We had already agreed that this meeting would happen, and that during the battle Slade would be standing on the green (what I want to call the Quad after a similar space on my own college campus, but have refrained from doing so), and that Derek would take the ship into the stratosphere to protect it. I wanted to write this chapter because there were a few minor points I wanted to include, such as that it would be Joe who suggested taking the ship to the stratosphere, and that the houses were at risk so their possessions should be packed and moved. Eric had suggested that the defenders on the ground were going to shoot at the attacking ships, but I realized that bullets weren’t going to be significant against the hulls of spaceships designed for surface to orbit use, and thus suggested that there had to be weak points, and that the kinetic emitters would be the obvious ones.
Eric wrote most of this, with only a few minor edits from me. It does give the feeling that it happened quickly, but hopefully that will be mitigated by a future chapter in which one of the other characters sees the ship launch.
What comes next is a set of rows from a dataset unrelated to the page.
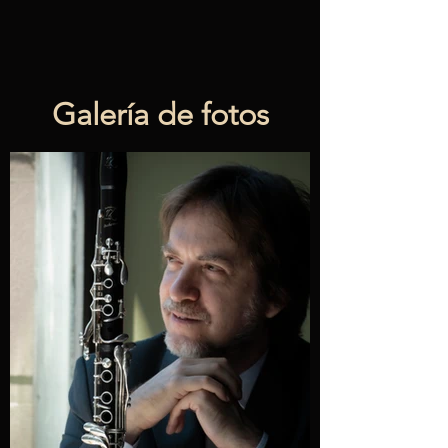
Galería de fotos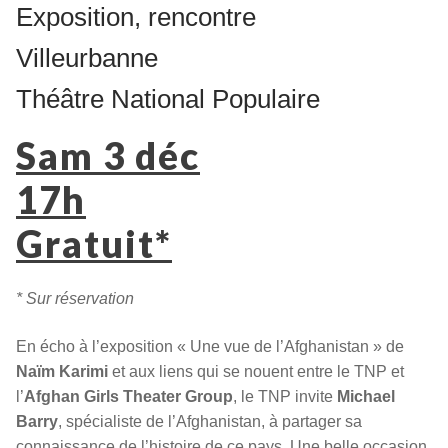
Exposition, rencontre
Villeurbanne
Théâtre National Populaire
Sam 3 déc
17h
Gratuit*
* Sur réservation
En écho à l’exposition « Une vue de l’Afghanistan » de
Naïm Karimi
et aux liens qui se nouent entre le TNP et
l’
Afghan Girls Theater Group
, le TNP invite
Michael
Barry
, spécialiste de l’Afghanistan, à partager sa
connaissance de l’histoire de ce pays. Une belle occasion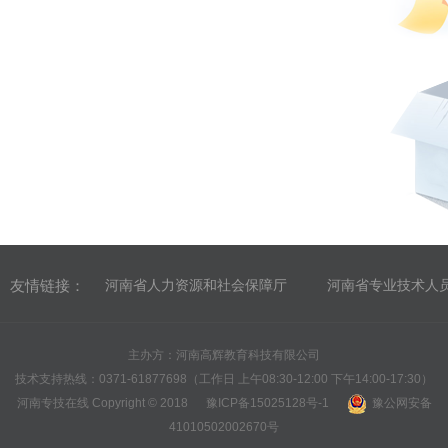
友情链接：
河南省人力资源和社会保障厅
河南省专业技术人
主办方：河南高辉教育科技有限公司
技术支持热线：0371-61877698（工作日 上午08:30-12:00 下午14:00-17:30）
河南专技在线 Copyright © 2018
豫ICP备15025128号-1
豫公网安备
41010502002670号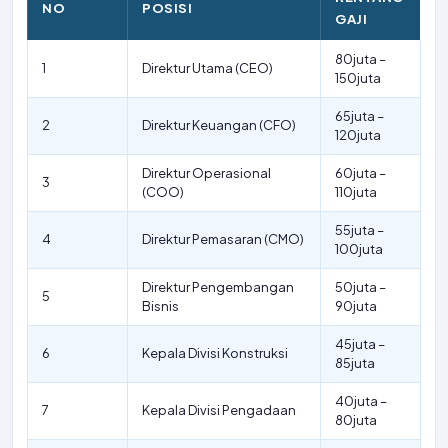
NO
POSISI
GAJI
80juta –
1
Direktur Utama (CEO)
150juta
65juta –
2
Direktur Keuangan (CFO)
120juta
Direktur Operasional
60juta –
3
(COO)
110juta
55juta –
4
Direktur Pemasaran (CMO)
100juta
Direktur Pengembangan
50juta –
5
Bisnis
90juta
45juta –
6
Kepala Divisi Konstruksi
85juta
40juta –
7
Kepala Divisi Pengadaan
80juta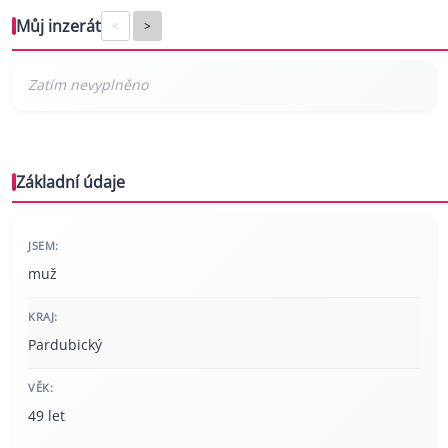
Můj inzerát
<
>
Základní údaje
JSEM:
muž
KRAJ:
Pardubický
VĚK:
49 let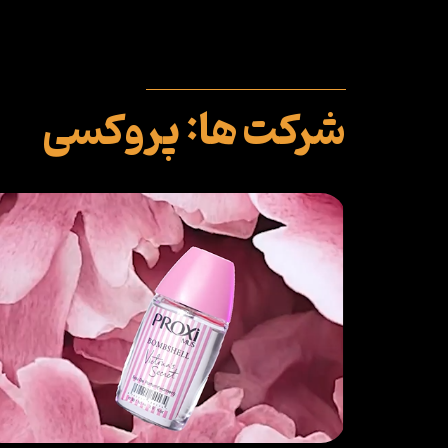
‏شرکت ها: پروکسی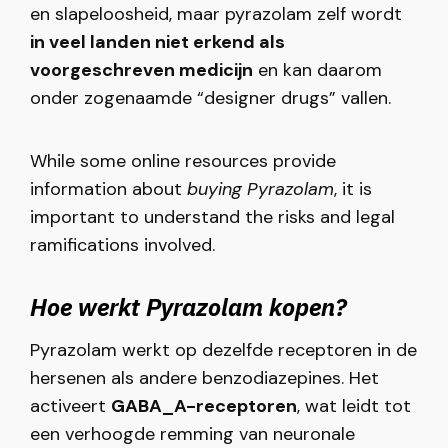
en slapeloosheid, maar pyrazolam zelf wordt
in veel landen niet erkend als
voorgeschreven medicijn
en kan daarom
onder zogenaamde “designer drugs” vallen.
While some online resources provide
information about
buying Pyrazolam
, it is
important to understand the risks and legal
ramifications involved.
Hoe werkt Pyrazolam kopen?
Pyrazolam werkt op dezelfde receptoren in de
hersenen als andere benzodiazepines. Het
activeert
GABA_A-receptoren
, wat leidt tot
een verhoogde remming van neuronale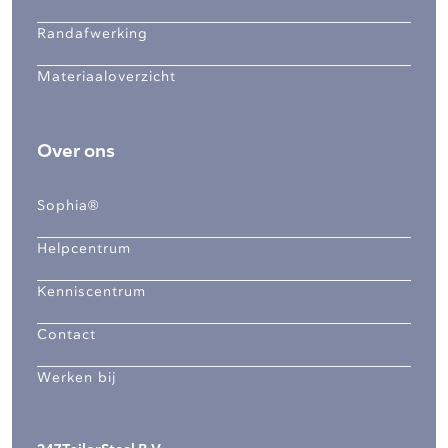
Randafwerking
Materiaaloverzicht
Over ons
Sophia®
Helpcentrum
Kenniscentrum
Contact
Werken bij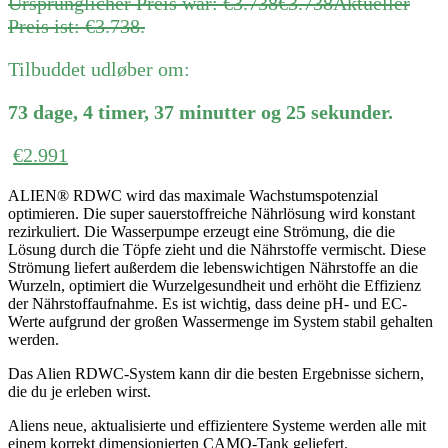
Ursprünglicher Preis war: €3.738
€
3.738
Aktueller
Preis ist: €3.738.
Tilbuddet udløber om:
73
dage
,
4
timer
,
37
minutter
og
25
sekunder
.
€
2.991
ALIEN® RDWC wird das maximale Wachstumspotenzial
optimieren. Die super sauerstoffreiche Nährlösung wird konstant
rezirkuliert. Die Wasserpumpe erzeugt eine Strömung, die die
Lösung durch die Töpfe zieht und die Nährstoffe vermischt. Diese
Strömung liefert außerdem die lebenswichtigen Nährstoffe an die
Wurzeln, optimiert die Wurzelgesundheit und erhöht die Effizienz
der Nährstoffaufnahme. Es ist wichtig, dass deine pH- und EC-
Werte aufgrund der großen Wassermenge im System stabil gehalten
werden.
Das Alien RDWC-System kann dir die besten Ergebnisse sichern,
die du je erleben wirst.
Aliens neue, aktualisierte und effizientere Systeme werden alle mit
einem korrekt dimensionierten CAMO-Tank geliefert.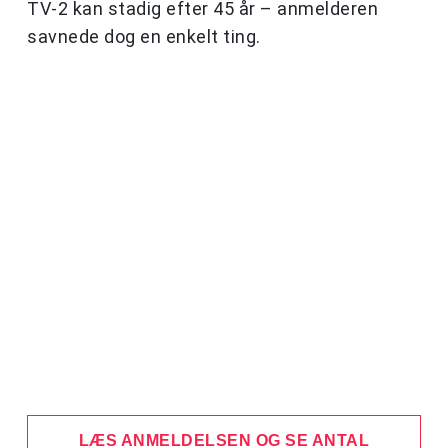
TV-2 kan stadig efter 45 år – anmelderen
savnede dog en enkelt ting.
LÆS ANMELDELSEN OG SE ANTAL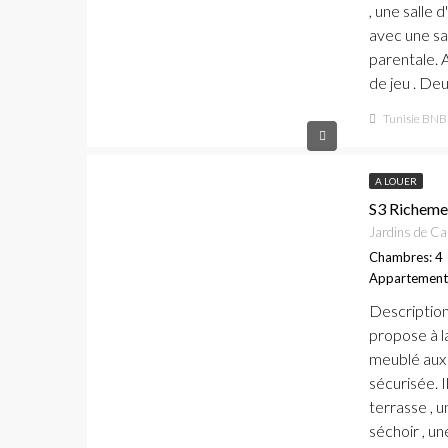
, une salle 
avec une sa
parentale. A
de jeu . De
Tunisie BNB
A LOUER
S3 Richeme
Jardins de Ca
Chambres: 4
Appartement
Descriptio
propose à l
meublé aux 
sécurisée. 
terrasse , 
séchoir , u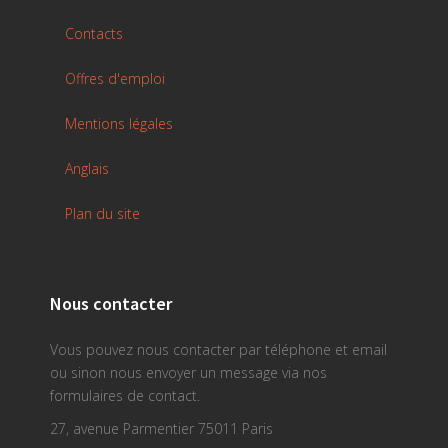
Contacts
Offres d'emploi
Mentions légales
Anglais
Plan du site
Nous contacter
Vous pouvez nous contacter par téléphone et email
ou sinon nous envoyer un message via nos
formulaires de contact.
27, avenue Parmentier 75011 Paris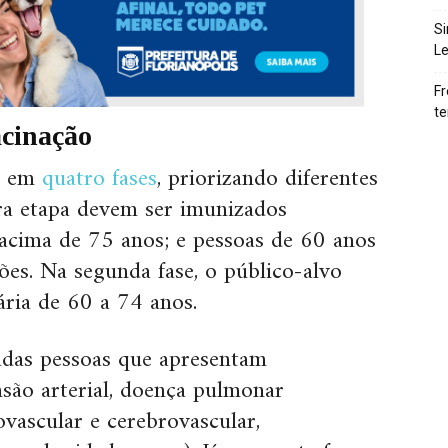
Si
Le
Fr
te
acinação
ão em
quatro fases
, priorizando diferentes
ra etapa devem ser imunizados
 acima de 75 anos; e pessoas de 60 anos
es. Na segunda fase, o público-alvo
ária de 60 a 74 anos.
adas pessoas que apresentam
nsão arterial, doença pulmonar
ovascular e cerebrovascular,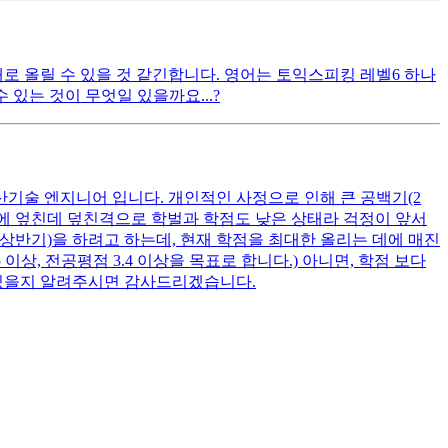
대로 올릴 수 있을 것 같긴합니다. 영어는 토익스피킹 레벨6 하나
있는 것이 무엇일 있을까요...?
산기술 엔지니어 입니다. 개인적인 사정으로 인해 큰 공백기(2
여기에 엎친데 덮친격으로 학벌과 학점도 낮은 상태라 걱정이 앞서
 상반기)을 하려고 하는데, 현재 학점을 최대한 올리는 데에 매진
상, 전공평점 3.4 이상을 목표로 합니다.) 아니면, 학점 보다
 있을지 알려주시면 감사드리겠습니다.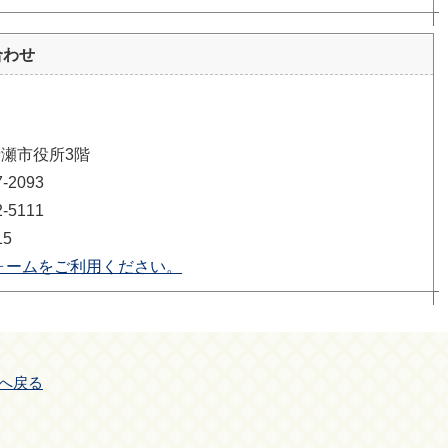
合わせ
清瀬市役所3階
2093
5111
15
ォームをご利用ください。
へ戻る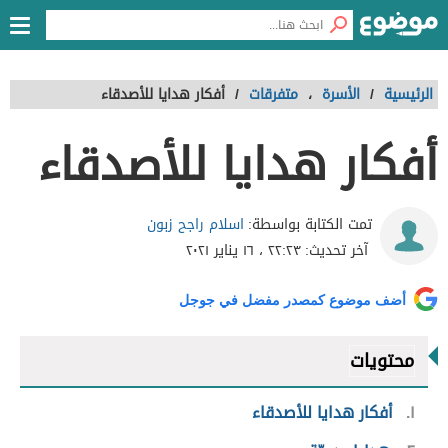
الرئيسية
/
الأسرة
،
متفرقات
/
أفكار هدايا للأصدقاء
أفكار هدايا للأصدقاء
اسلام راجح زبون
تمت الكتابة بواسطة:
آخر تحديث:
٢٢:٢٣ ، ١٦ يناير ٢٠٢١
أضف موضوع كمصدر مفضل في جوجل
محتويات
١
أفكار هدايا للأصدقاء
One aspect of this is that the readers know the versers make a point of having their possessions near them if there is a significant danger that they will verse out. Thus having them pack creates a level of expectation that this might happen, and raises the tension some.
Eric drafted this chapter as well; I added the part where Derek was observed launching, but otherwise just tweaked a few minor points.
Joe damaging one of the drive engines with his rifle was probably an important part of the story, as it meant that the birds wouldn’t need better than the gatling guns to damage the ships.
I drafted this; the notion of using the robotic cart was an abrupt realization, as was the recollection that Ashleigh had a grappling hook. Ideas for a few upcoming chapters were sketched briefly at this point.
I put Kondor’s name on this chapter, and made some preliminary suggestions concerning what it should contain. Then I returned and drafted it, moving the destruction of Kondor’s nest here because I didn’t think it was something they could have seen from the dorms.
Eric drafted this, creating the objects in response to my suggestion that there might be something interesting there.
The antigravity grenade would appear several times in this book and in the next, and so proved more important than it seemed in this scene.
This has been the fourth behind-the-writings look at In Version. If there is interest and continued support from readers we will endeavor to continue with more behind-the-writings posts and another novel.